The copy you return should hold only the lines from the top of the data below through the line with "or bekende pianostukken op YouTube?", each duplicated exactly and with no pictures.

(Transcribed page contents)
========================================================================

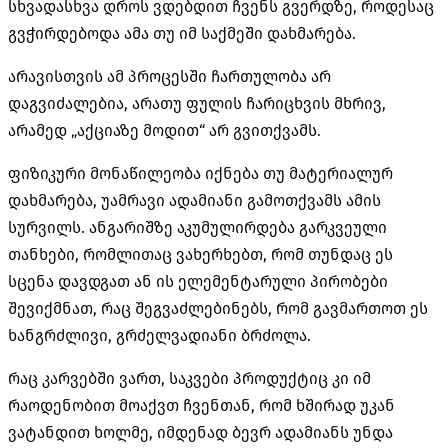
სხვადასხვა დროს ვდებდით ჩვენს გვერდზე, როდესაც
გვჭირდებოდა ამა თუ იმ საქმეში დახმარება.
არავისთვის ამ პროცესში ჩართულობა არ
დაგვიძალებია, არათუ ფულის ჩარიცხვის მხრივ,
არამედ „აქციაზე მოდით“ არ გვითქვამს.
ფიზიკური მონაწილეობა იქნება თუ მატერიალურ
დახმარება, უამრავი ადამიანი გამოთქვამს ამის
სურვილს. ანგარიშზე აკუმულირდება გარკვეული
თანხები, რომლითაც ვახერხებთ, რომ თუნდაც ეს
სცენა დავდგათ ან ის ელემენტარული პირობები
შევიქმნათ, რაც შეგვაძლებინებს, რომ გავმართოთ ეს
ხანგრძლივი, გრძელვადიანი ბრძოლა.
რაც კარვებში ვართ, საკვები პროდუქტიც კი იმ
რაოდენობით მოაქვთ ჩვენთან, რომ ხშირად უკან
ვატანდით ხოლმე, იმდენად ბევრ ადამიანს უნდა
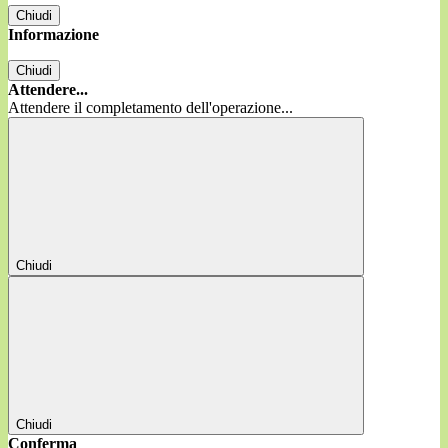
Chiudi
Informazione
Chiudi
Attendere...
Attendere il completamento dell'operazione...
Chiudi
Chiudi
Conferma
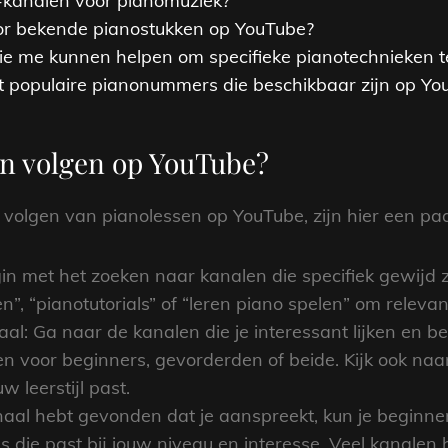
-kanalen voor pianomuziek?
or bekende pianostukken op YouTube?
 die me kunnen helpen om specifieke pianotechnieken t
t populaire pianonummers die beschikbaar zijn op Yo
en volgen op YouTube?
t volgen van pianolessen op YouTube, zijn hier een paa
n met het zoeken naar kanalen die specifiek gewijd z
”, “pianotutorials” of “leren piano spelen” om releva
al: Ga naar de kanalen die je interessant lijken en b
en voor beginners, gevorderden of beide. Kijk ook naa
uw leerstijl past.
anaal hebt gevonden dat je aanspreekt, kun je beginn
les die past bij jouw niveau en interesse. Veel kanalen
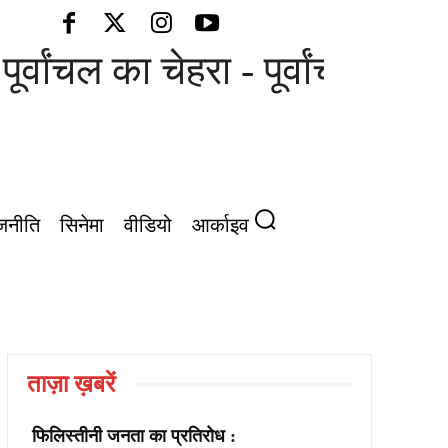
ूर्वांचल का चेहरा - पूर्वांचल की आ
जनीति
सिनेमा
वीडियो
आर्काइव
ताज़ा ख़बरें
फिलिस्तीनी जनता का प्रतिरोध :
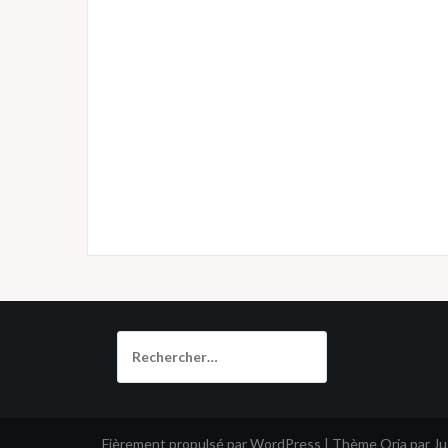
Rechercher :
Fièrement propulsé par WordPress
|
Thème
Oria
par J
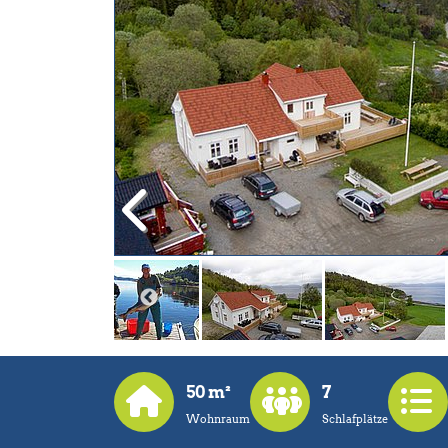
50 m²
7
Wohnraum
Schlafplätze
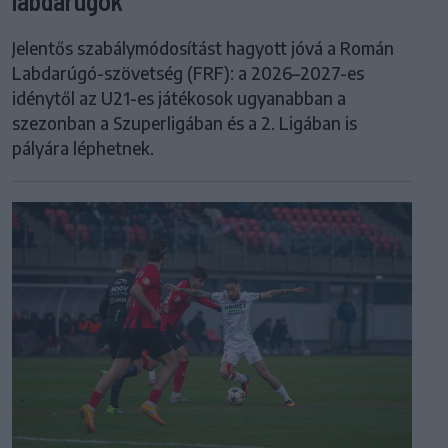
labdarúgók
Jelentős szabálymódosítást hagyott jóvá a Román
Labdarúgó-szövetség (FRF): a 2026–2027-es
idénytől az U21-es játékosok ugyanabban a
szezonban a Szuperligában és a 2. Ligában is
pályára léphetnek.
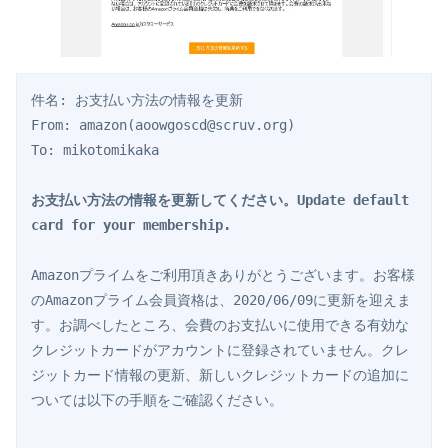
件名: お支払い方法の情報を更新

From: amazon(aoowgoscd@scruv.org)

To: mikotomikaka

お支払い方法の情報を更新してください。Update default 
card for your membership.
Amazonプライムをご利用頂きありがとうございます。お客様
のAmazonプライム会員資格は、2020/06/09に更新を迎えま
す。お調べしたところ、会費のお支払いに使用できる有効な
クレジットカードがアカウントに登録されていません。クレ
ジットカード情報の更新、新しいクレジットカードの追加に
ついては以下の手順をご確認ください。
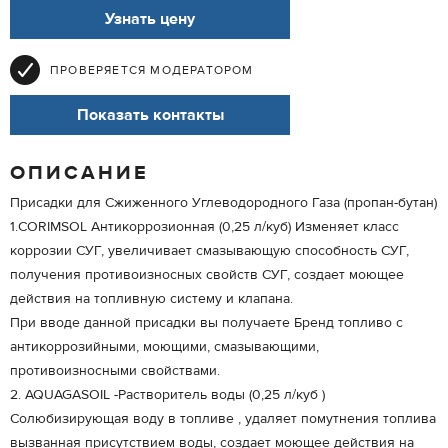
Узнать цену
ПРОВЕРЯЕТСЯ МОДЕРАТОРОМ
Показать контакты
ОПИСАНИЕ
Присадки для Сжиженного Углеводородного Газа (пропан-бутан)
1.CORIMSOL Антикоррозионная (0,25 л/куб) Изменяет класс
коррозии СУГ, увеличивает смазывающую способность СУГ,
получения противоизносных свойств СУГ, создает моющее
действия на топливную систему и клапана.
При вводе данной присадки вы получаете Бренд топливо с
антикоррозийными, моющими, смазывающими,
противоизносными свойствами.
2. AQUAGASOIL -Растворитель воды (0,25 л/куб )
Солюбизирующая воду в топливе , удаляет помутнения топлива
вызванная присутствием воды, создает моющее действия на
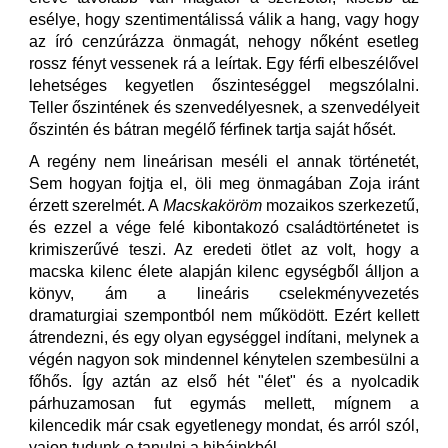
esélye, hogy szentimentálissá válik a hang, vagy hogy
az író cenzúrázza önmagát, nehogy nőként esetleg
rossz fényt vessenek rá a leírtak. Egy férfi elbeszélővel
lehetséges kegyetlen őszinteséggel megszólalni.
Teller őszintének és szenvedélyesnek, a szenvedélyeit
őszintén és bátran megélő férfinek tartja saját hősét.
A regény nem lineárisan meséli el annak történetét,
Sem hogyan fojtja el, öli meg önmagában Zoja iránt
érzett szerelmét. A
Macskaköröm
mozaikos szerkezetű,
és ezzel a vége felé kibontakozó családtörténetet is
krimiszerűvé teszi. Az eredeti ötlet az volt, hogy a
macska kilenc élete alapján kilenc egységből álljon a
könyv, ám a lineáris cselekményvezetés
dramaturgiai szempontból nem működött. Ezért kellett
átrendezni, és egy olyan egységgel indítani, melynek a
végén nagyon sok mindennel kénytelen szembesülni a
főhős. Így aztán az első hét "élet" és a nyolcadik
párhuzamosan fut egymás mellett, mígnem a
kilencedik már csak egyetlenegy mondat, és arról szól,
vajon tudunk-e tanulni a hibáinkból.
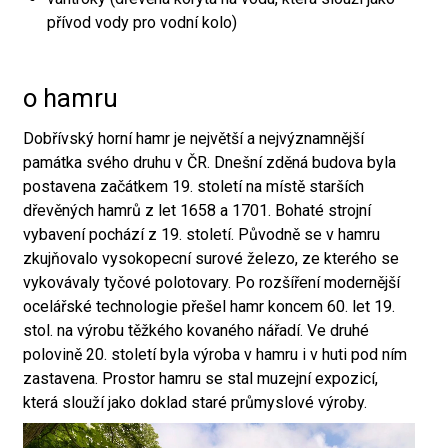
přívod vody pro vodní kolo)
o hamru
Dobřívský horní hamr je největší a nejvýznamnější
památka svého druhu v ČR. Dnešní zděná budova byla
postavena začátkem 19. století na místě starších
dřevěných hamrů z let 1658 a 1701. Bohaté strojní
vybavení pochází z 19. století. Původně se v hamru
zkujňovalo vysokopecní surové železo, ze kterého se
vykovávaly tyčové polotovary. Po rozšíření modernější
ocelářské technologie přešel hamr koncem 60. let 19.
stol. na výrobu těžkého kovaného nářadí. Ve druhé
polovině 20. století byla výroba v hamru i v huti pod ním
zastavena. Prostor hamru se stal muzejní expozicí,
která slouží jako doklad staré průmyslové výroby.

========================================================================

◆ ANSWER SPACE
სხვადასხვა დროს ვდებდით ჩვენს გვერდზე, როდესაც
გვჭირდებოდა ამა თუ იმ საქმეში დახმარება.
არავისთვის ამ პროცესში ჩართულობა არ
დაგვიძალებია, არათუ ფულის ჩარიცხვის მხრივ,
არამედ „აქციაზე მოდით“ არ გვითქვამს.
ფიზიკური მონაწილეობა იქნება თუ მატერიალურ
დახმარება, უამრავი ადამიანი გამოთქვამს ამის
სურვილს. ანგარიშზე აკუმულირდება გარკვეული
თანხები, რომლითაც ვახერხებთ, რომ თუნდაც ეს
სცენა დავდგათ ან ის ელემენტარული პირობები
შევიქმნათ, რაც შეგვაძლებინებს, რომ გავმართოთ ეს
ხანგრძლივი, გრძელვადიანი ბრძოლა.
რაც კარვებში ვართ, საკვები პროდუქტიც კი იმ
რაოდენობით მოაქვთ ჩვენთან, რომ ხშირად უკან
ვატანდით ხოლმე, იმდენად ბევრ ადამიანს უნდა
Chiudi
Informazione
Chiudi
Attendere...
Attendere il completamento dell'operazione...
Chiudi
Chiudi
Conferma
-kanalen voor pianomuziek?
or bekende pianostukken op YouTube?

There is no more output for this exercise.